▸ MATERIAL SHOWN
——

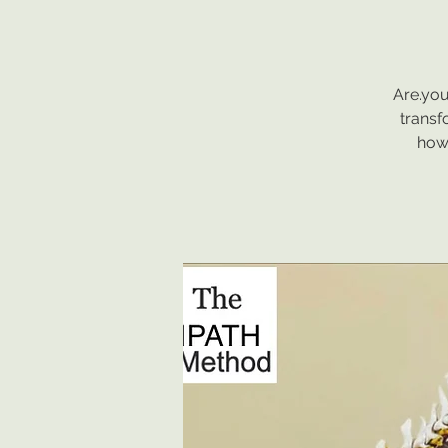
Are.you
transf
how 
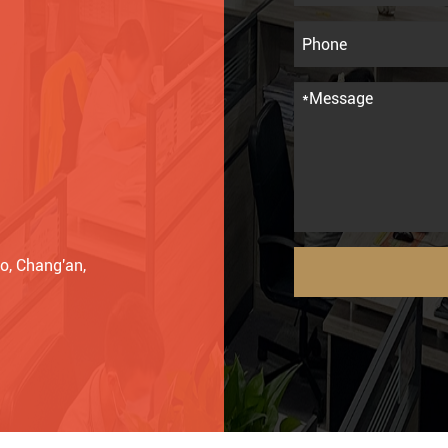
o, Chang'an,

——

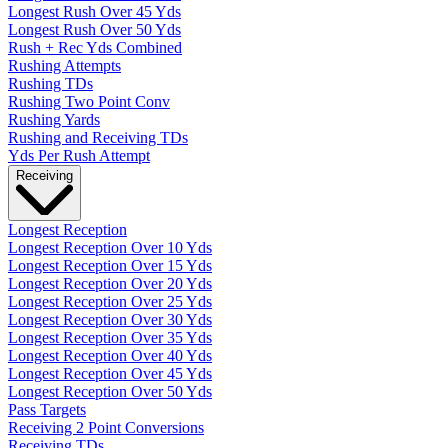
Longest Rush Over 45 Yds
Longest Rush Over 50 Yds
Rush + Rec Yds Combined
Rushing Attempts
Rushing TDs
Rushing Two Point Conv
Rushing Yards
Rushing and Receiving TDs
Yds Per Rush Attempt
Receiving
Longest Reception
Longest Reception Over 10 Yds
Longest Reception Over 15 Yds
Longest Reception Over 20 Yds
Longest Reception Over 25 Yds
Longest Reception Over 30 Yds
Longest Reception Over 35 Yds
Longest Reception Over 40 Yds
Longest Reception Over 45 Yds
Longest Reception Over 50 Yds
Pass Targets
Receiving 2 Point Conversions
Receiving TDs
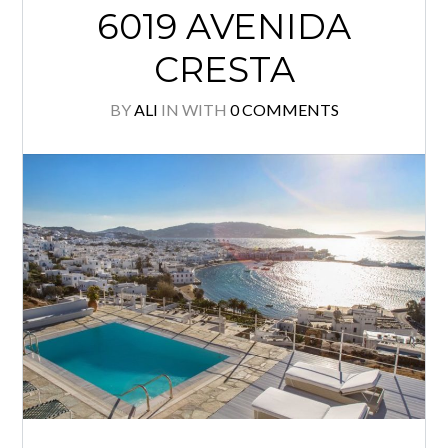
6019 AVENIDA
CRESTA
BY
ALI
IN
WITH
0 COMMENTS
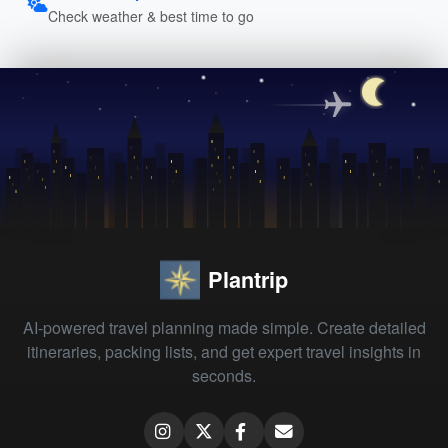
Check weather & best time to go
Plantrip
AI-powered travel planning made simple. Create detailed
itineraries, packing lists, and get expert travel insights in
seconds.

——

▸ TASK GOAL
Starting at the line above that holds "Longest Reception Over 20 Yds", repeat every line exactly down to and including the line that holds "Check weather & best time to go", then stop. Do not carry over any pictures.

▸ EXPECTED ANSWER
Longest Reception Over 20 Yds
Longest Reception Over 25 Yds
Longest Reception Over 30 Yds
Longest Reception Over 35 Yds
Longest Reception Over 40 Yds
Longest Reception Over 45 Yds
Longest Reception Over 50 Yds
Pass Targets
Receiving 2 Point Conversions
Receiving TDs
6019 AVENIDA
CRESTA
BY
ALI
IN
WITH
0 COMMENTS
Check weather & best time to go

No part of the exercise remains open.